# Work request
The task calls for the lines from the start of the entries below through the line with "5.5 They will", given again verbatim, with every picture dropped.

# Extracted records
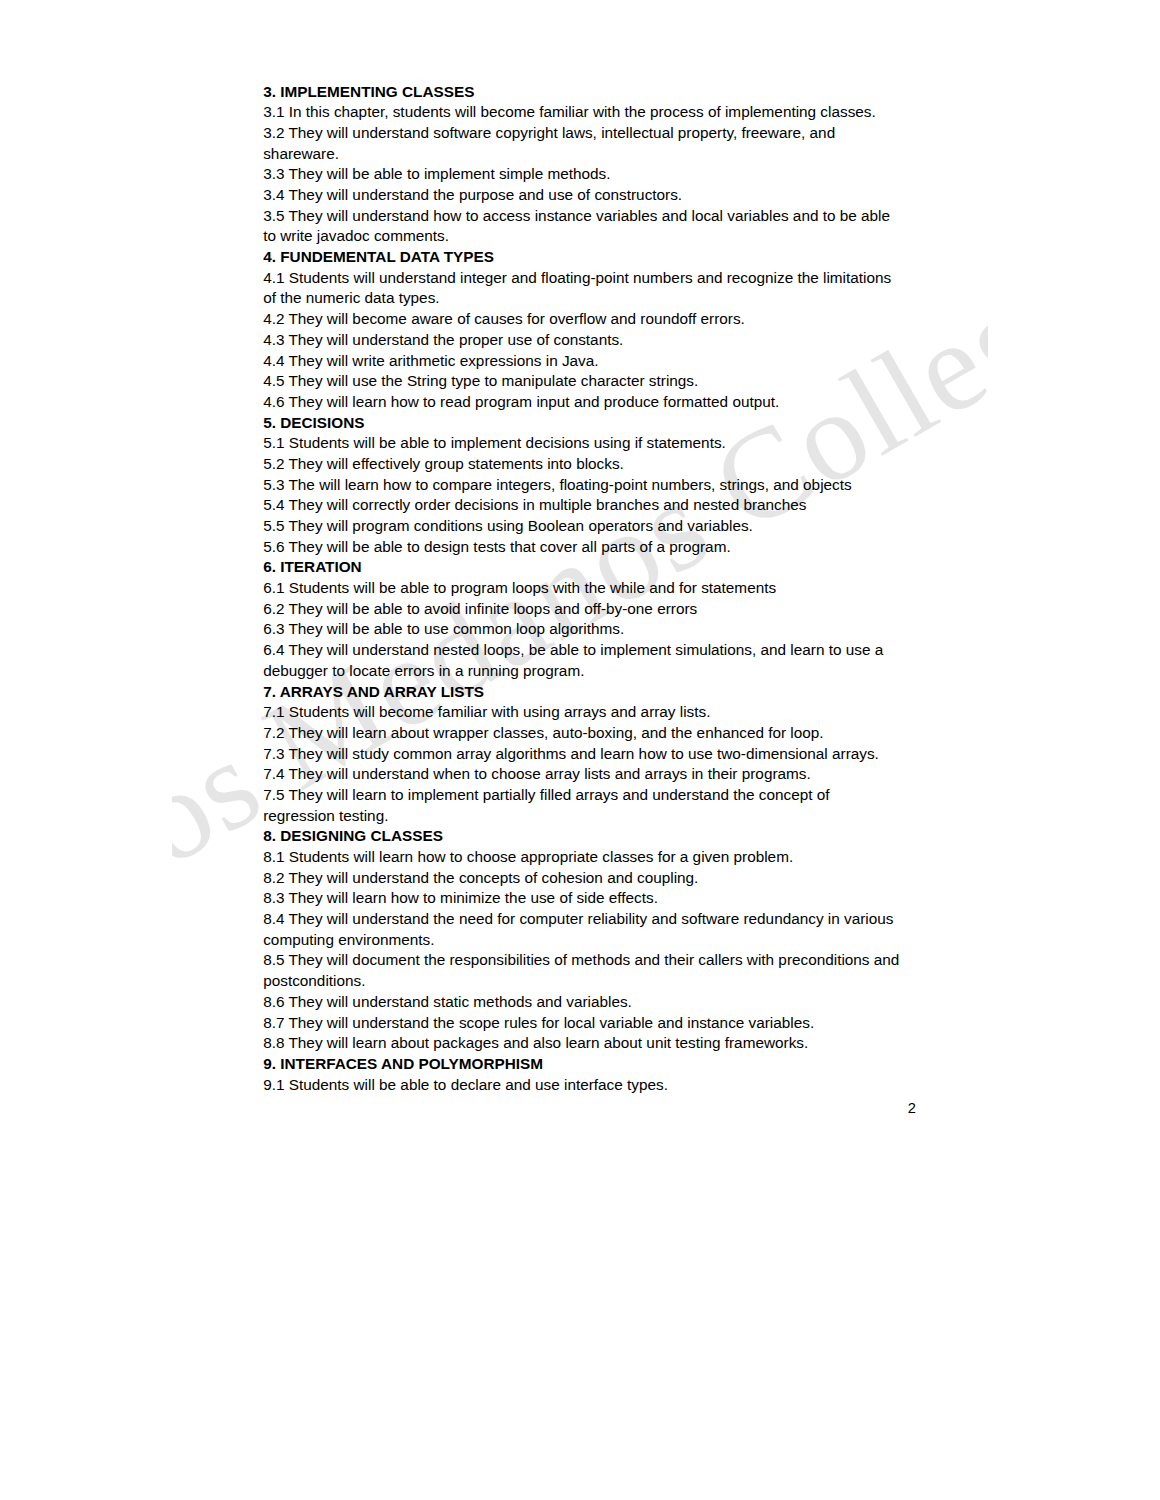Los Medanos College
3. IMPLEMENTING CLASSES
3.1 In this chapter, students will become familiar with the process of implementing classes.
3.2 They will understand software copyright laws, intellectual property, freeware, and shareware.
3.3 They will be able to implement simple methods.
3.4 They will understand the purpose and use of constructors.
3.5 They will understand how to access instance variables and local variables and to be able to write javadoc comments.
4. FUNDEMENTAL DATA TYPES
4.1 Students will understand integer and floating-point numbers and recognize the limitations of the numeric data types.
4.2 They will become aware of causes for overflow and roundoff errors.
4.3 They will understand the proper use of constants.
4.4 They will write arithmetic expressions in Java.
4.5 They will use the String type to manipulate character strings.
4.6 They will learn how to read program input and produce formatted output.
5. DECISIONS
5.1 Students will be able to implement decisions using if statements.
5.2 They will effectively group statements into blocks.
5.3 The will learn how to compare integers, floating-point numbers, strings, and objects
5.4 They will correctly order decisions in multiple branches and nested branches
5.5 They will program conditions using Boolean operators and variables.
5.6 They will be able to design tests that cover all parts of a program.
6. ITERATION
6.1 Students will be able to program loops with the while and for statements
6.2 They will be able to avoid infinite loops and off-by-one errors
6.3 They will be able to use common loop algorithms.
6.4 They will understand nested loops, be able to implement simulations, and learn to use a debugger to locate errors in a running program.
7. ARRAYS AND ARRAY LISTS
7.1 Students will become familiar with using arrays and array lists.
7.2 They will learn about wrapper classes, auto-boxing, and the enhanced for loop.
7.3 They will study common array algorithms and learn how to use two-dimensional arrays.
7.4 They will understand when to choose array lists and arrays in their programs.
7.5 They will learn to implement partially filled arrays and understand the concept of regression testing.
8. DESIGNING CLASSES
8.1 Students will learn how to choose appropriate classes for a given problem.
8.2 They will understand the concepts of cohesion and coupling.
8.3 They will learn how to minimize the use of side effects.
8.4 They will understand the need for computer reliability and software redundancy in various computing environments.
8.5 They will document the responsibilities of methods and their callers with preconditions and postconditions.
8.6 They will understand static methods and variables.
8.7 They will understand the scope rules for local variable and instance variables.
8.8 They will learn about packages and also learn about unit testing frameworks.
9. INTERFACES AND POLYMORPHISM
9.1 Students will be able to declare and use interface types.
2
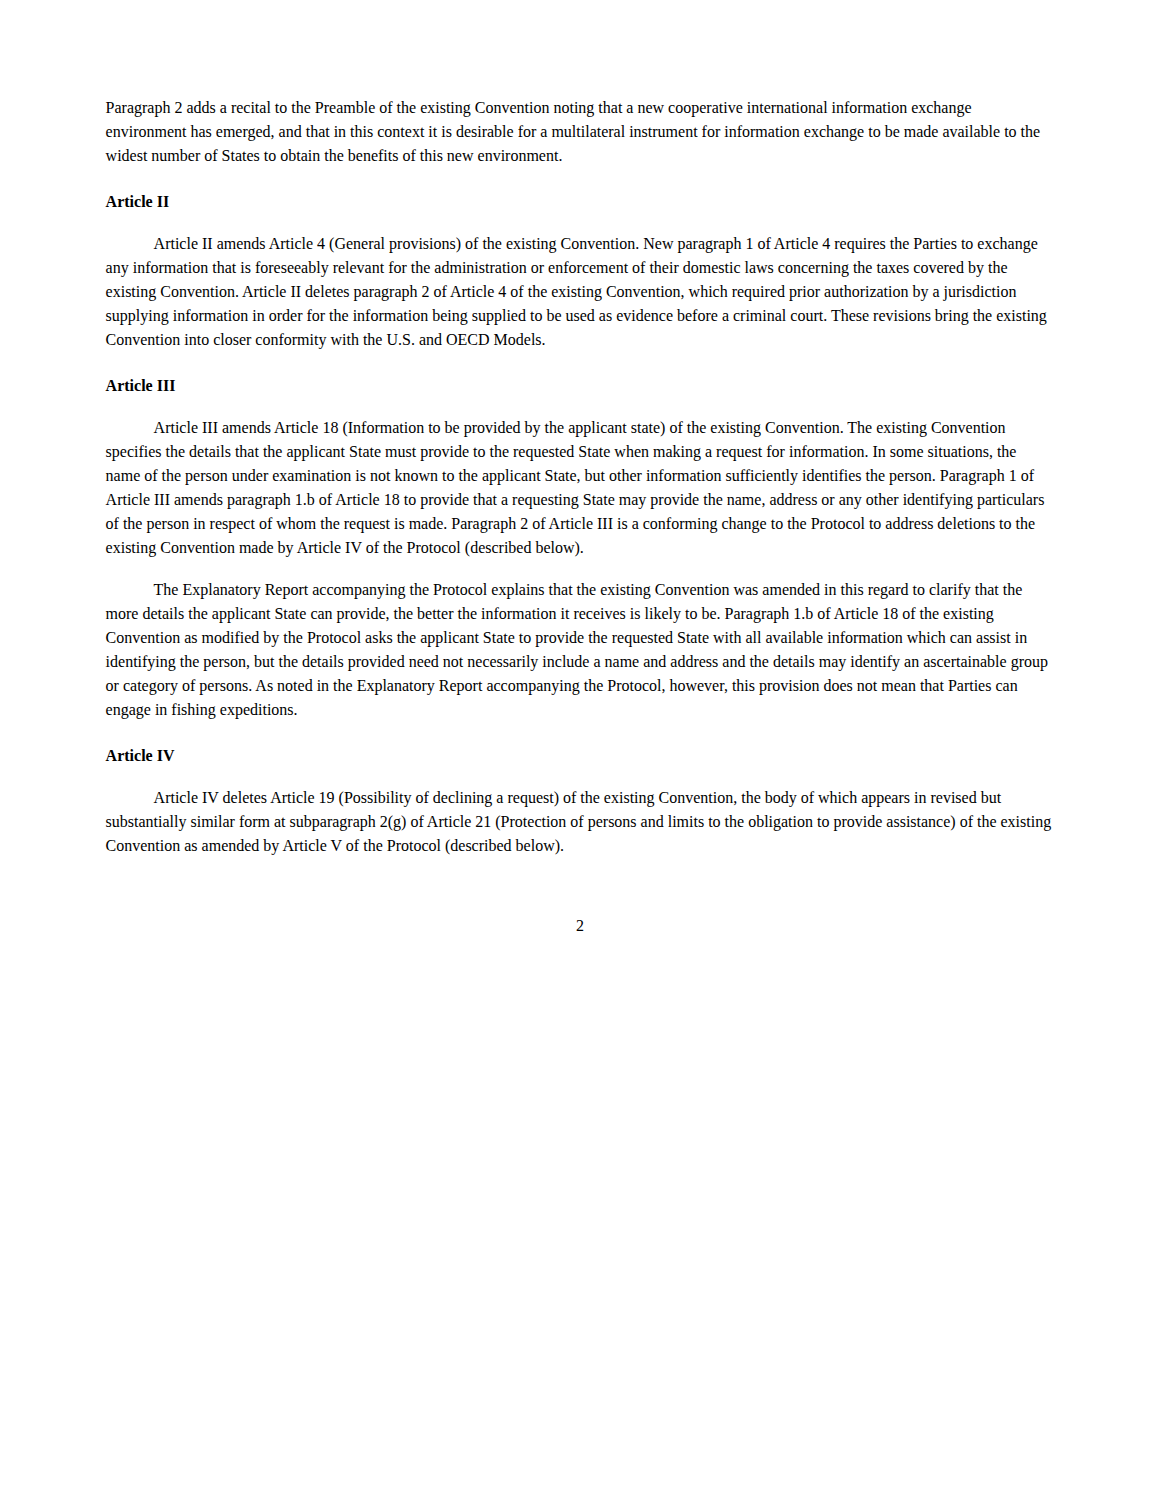Paragraph 2 adds a recital to the Preamble of the existing Convention noting that a new cooperative international information exchange environment has emerged, and that in this context it is desirable for a multilateral instrument for information exchange to be made available to the widest number of States to obtain the benefits of this new environment.
Article II
Article II amends Article 4 (General provisions) of the existing Convention. New paragraph 1 of Article 4 requires the Parties to exchange any information that is foreseeably relevant for the administration or enforcement of their domestic laws concerning the taxes covered by the existing Convention. Article II deletes paragraph 2 of Article 4 of the existing Convention, which required prior authorization by a jurisdiction supplying information in order for the information being supplied to be used as evidence before a criminal court. These revisions bring the existing Convention into closer conformity with the U.S. and OECD Models.
Article III
Article III amends Article 18 (Information to be provided by the applicant state) of the existing Convention. The existing Convention specifies the details that the applicant State must provide to the requested State when making a request for information. In some situations, the name of the person under examination is not known to the applicant State, but other information sufficiently identifies the person. Paragraph 1 of Article III amends paragraph 1.b of Article 18 to provide that a requesting State may provide the name, address or any other identifying particulars of the person in respect of whom the request is made. Paragraph 2 of Article III is a conforming change to the Protocol to address deletions to the existing Convention made by Article IV of the Protocol (described below).
The Explanatory Report accompanying the Protocol explains that the existing Convention was amended in this regard to clarify that the more details the applicant State can provide, the better the information it receives is likely to be. Paragraph 1.b of Article 18 of the existing Convention as modified by the Protocol asks the applicant State to provide the requested State with all available information which can assist in identifying the person, but the details provided need not necessarily include a name and address and the details may identify an ascertainable group or category of persons. As noted in the Explanatory Report accompanying the Protocol, however, this provision does not mean that Parties can engage in fishing expeditions.
Article IV
Article IV deletes Article 19 (Possibility of declining a request) of the existing Convention, the body of which appears in revised but substantially similar form at subparagraph 2(g) of Article 21 (Protection of persons and limits to the obligation to provide assistance) of the existing Convention as amended by Article V of the Protocol (described below).
2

# Answer to the problem
Los Medanos College
3. IMPLEMENTING CLASSES
3.1 In this chapter, students will become familiar with the process of implementing classes.
3.2 They will understand software copyright laws, intellectual property, freeware, and shareware.
3.3 They will be able to implement simple methods.
3.4 They will understand the purpose and use of constructors.
3.5 They will understand how to access instance variables and local variables and to be able to write javadoc comments.
4. FUNDEMENTAL DATA TYPES
4.1 Students will understand integer and floating-point numbers and recognize the limitations of the numeric data types.
4.2 They will become aware of causes for overflow and roundoff errors.
4.3 They will understand the proper use of constants.
4.4 They will write arithmetic expressions in Java.
4.5 They will use the String type to manipulate character strings.
4.6 They will learn how to read program input and produce formatted output.
5. DECISIONS
5.1 Students will be able to implement decisions using if statements.
5.2 They will effectively group statements into blocks.
5.3 The will learn how to compare integers, floating-point numbers, strings, and objects
5.4 They will correctly order decisions in multiple branches and nested branches
5.5 They will program conditions using Boolean operators and variables.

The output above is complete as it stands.